In opening remarks, he belittled the prosecution's theory behind the fatal shooting of Dean Harold Meyers at a gas station in Manassas, Va., on Oct. 9, 2002, and said, "They wasn't there. I was. I know what happened." He also appeared to sob.
But during a cross-examination, Muhammad got a British army sniper expert to admit that items found in Muhammad's car when he was arrested -- including maps and earplugs -- could be bought in malls and used for ordinary activities, such as navigation.
His self-representation also created the peculiar situation of Muhammad questioning a man he was suspected of shooting in another sniper attack -- that one in Maryland's Prince George's County.
Muhammad gave up the lawyer role after two days, saying he changed his mind and had an abscessed tooth. He was convicted and sentenced to death. Teenager Lee Boyd Malvo was convicted last year in Franklin's death and sentenced to life without parole.
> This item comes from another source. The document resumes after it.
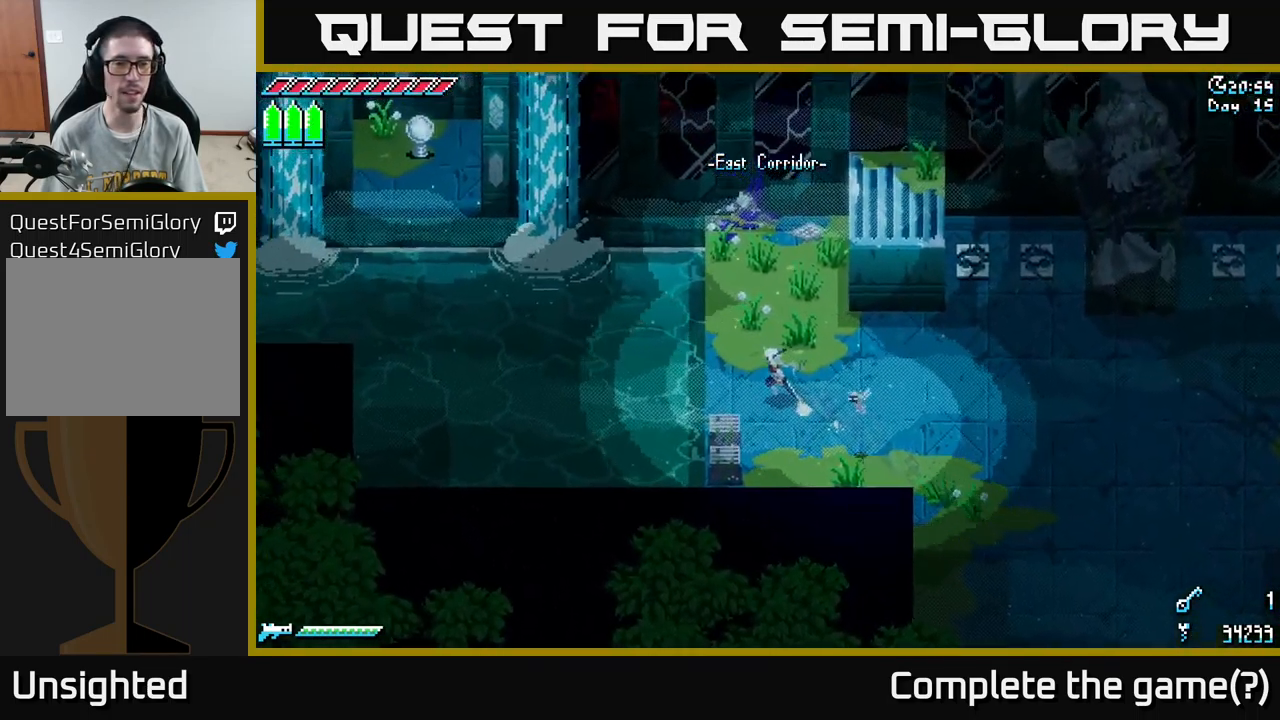
{"buttons": [], "left_stick": "up-left", "right_stick": "left", "events": [[84, "right_stick", "down-left"], [167, "right_stick", "left"], [350, "L2", "down"], [451, "L2", "up"]]}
Yesterday, Muhammad's defense team fought to keep the bench conference transcripts private, arguing that it would prejudice the case. But the judge now presiding, M. Langhorne Keith, disagreed.
Keith also heard the defense request to dismiss the Fairfax charges on grounds that prosecutors violated Muhammad's right to a speedy trial -- the issue that led the previous judge, Thacher, to drop out of the case this week. Prosecutors asked Thacher to recuse himself, claiming that he improperly investigated the matter on his own initiative. Thacher denied wrongdoing.
Virginia requires that a person in custody be brought to trial within five months of arrest.
Muhammad was apprehended in October 2002 in Maryland, indicted in Virginia in Prince William and Fairfax counties, and placed in custody in Virginia the next month. Greenspun argued that Fairfax County lodged a detainer -- a notice that Muhammad faced murder charges in Franklin's death and should be held, or that the county should be notified of his pending release -- in January this year, while Muhammad was waiting for a Prince William judge to impose a sentence in the Meyers case.
"The detainer is equal to the arrest," Greenspun argued, saying the five months began in January.
But Fairfax County Commonwealth's Attorney Robert F. Horan Jr. countered that the calendar days did not start until May 27, when Muhammad was served with arrest papers on death row. He argued that a detainer is a notice and is not the same as an arrest.
Fairfax authorities did not request in January that Muhammad be arrested on the detainer, Horan said. Muhammad was in custody, he said, but for the Meyers killing in Prince William.
"Custody only applies if they are holding him on that charge," he said.
Keith did not say when he would rule on the speedy trial issue.